Well, it’s not that easy. Dahl isn’t on the 40-man roster, so the Phillies would have to select his contract to add him, and once they do, they wouldn’t be able to send him back down without him having to clear waivers. It’s delicate. Not only that, but the Phillies would also have to make room for him on the 40-man. That would mean removing someone moving someone from the 10- or 15-day I.L. to the 60-day I.L. to create space. I like this idea, because Dahl is a lefty and can basically fill the same role Marsh was already filling and not upset the rotational apple cart too much, but the Phillies would have to be willing to keep Dahl on the roster or risk losing him, once Marsh is healthy. Unless Dahl is completely unproductive, that could be a tough call.
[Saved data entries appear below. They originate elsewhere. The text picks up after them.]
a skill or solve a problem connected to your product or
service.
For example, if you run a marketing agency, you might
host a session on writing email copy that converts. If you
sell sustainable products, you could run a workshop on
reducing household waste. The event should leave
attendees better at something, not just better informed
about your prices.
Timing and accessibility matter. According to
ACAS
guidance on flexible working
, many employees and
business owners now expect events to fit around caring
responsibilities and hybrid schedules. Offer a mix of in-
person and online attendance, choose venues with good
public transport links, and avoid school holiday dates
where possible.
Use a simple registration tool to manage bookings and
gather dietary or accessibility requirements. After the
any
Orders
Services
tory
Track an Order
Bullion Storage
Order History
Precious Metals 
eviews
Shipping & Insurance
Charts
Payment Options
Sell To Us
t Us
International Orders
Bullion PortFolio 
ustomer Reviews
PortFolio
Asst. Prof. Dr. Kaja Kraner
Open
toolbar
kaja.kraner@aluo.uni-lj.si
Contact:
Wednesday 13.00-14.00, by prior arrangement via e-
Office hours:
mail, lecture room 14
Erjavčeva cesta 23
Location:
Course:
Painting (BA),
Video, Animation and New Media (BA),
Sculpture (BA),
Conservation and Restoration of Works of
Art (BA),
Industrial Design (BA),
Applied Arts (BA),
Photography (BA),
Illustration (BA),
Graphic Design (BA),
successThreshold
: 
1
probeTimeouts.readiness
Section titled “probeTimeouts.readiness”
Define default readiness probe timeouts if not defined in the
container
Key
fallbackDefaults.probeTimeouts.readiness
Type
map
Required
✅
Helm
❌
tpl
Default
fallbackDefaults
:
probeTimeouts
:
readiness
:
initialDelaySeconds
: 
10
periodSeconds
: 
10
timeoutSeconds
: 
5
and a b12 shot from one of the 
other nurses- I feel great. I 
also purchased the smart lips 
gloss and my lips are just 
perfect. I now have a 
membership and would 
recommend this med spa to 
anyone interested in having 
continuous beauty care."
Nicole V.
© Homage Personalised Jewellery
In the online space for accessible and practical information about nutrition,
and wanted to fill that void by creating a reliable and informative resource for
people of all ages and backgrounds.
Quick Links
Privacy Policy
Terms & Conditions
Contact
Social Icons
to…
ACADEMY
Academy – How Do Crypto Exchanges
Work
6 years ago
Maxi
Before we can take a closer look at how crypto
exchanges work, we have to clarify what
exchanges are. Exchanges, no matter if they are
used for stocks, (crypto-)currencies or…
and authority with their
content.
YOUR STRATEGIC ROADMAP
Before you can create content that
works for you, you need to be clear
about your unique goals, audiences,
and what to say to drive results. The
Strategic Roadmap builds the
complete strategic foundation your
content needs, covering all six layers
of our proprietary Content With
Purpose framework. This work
The Phillies can possibly get weird and try Edmundo Sosa in the outfield – something they experimented with briefly in early 2023. Or they could give Pache a little more of a run, but too many games with Pache and Rojas in the lineup simultaneously, while it might be great defensively, would be a bit of a black hole offensively.

Of course, we can find out in a few hours that Marsh’s injury isn’t as bad as feared, and maybe he only misses a few games. That would be fortunate, although the Phillies may have used up their weekly good fortune allotment with Ranger Suarez not suffering a serious injury taking a ball off his pitching hand on Saturday.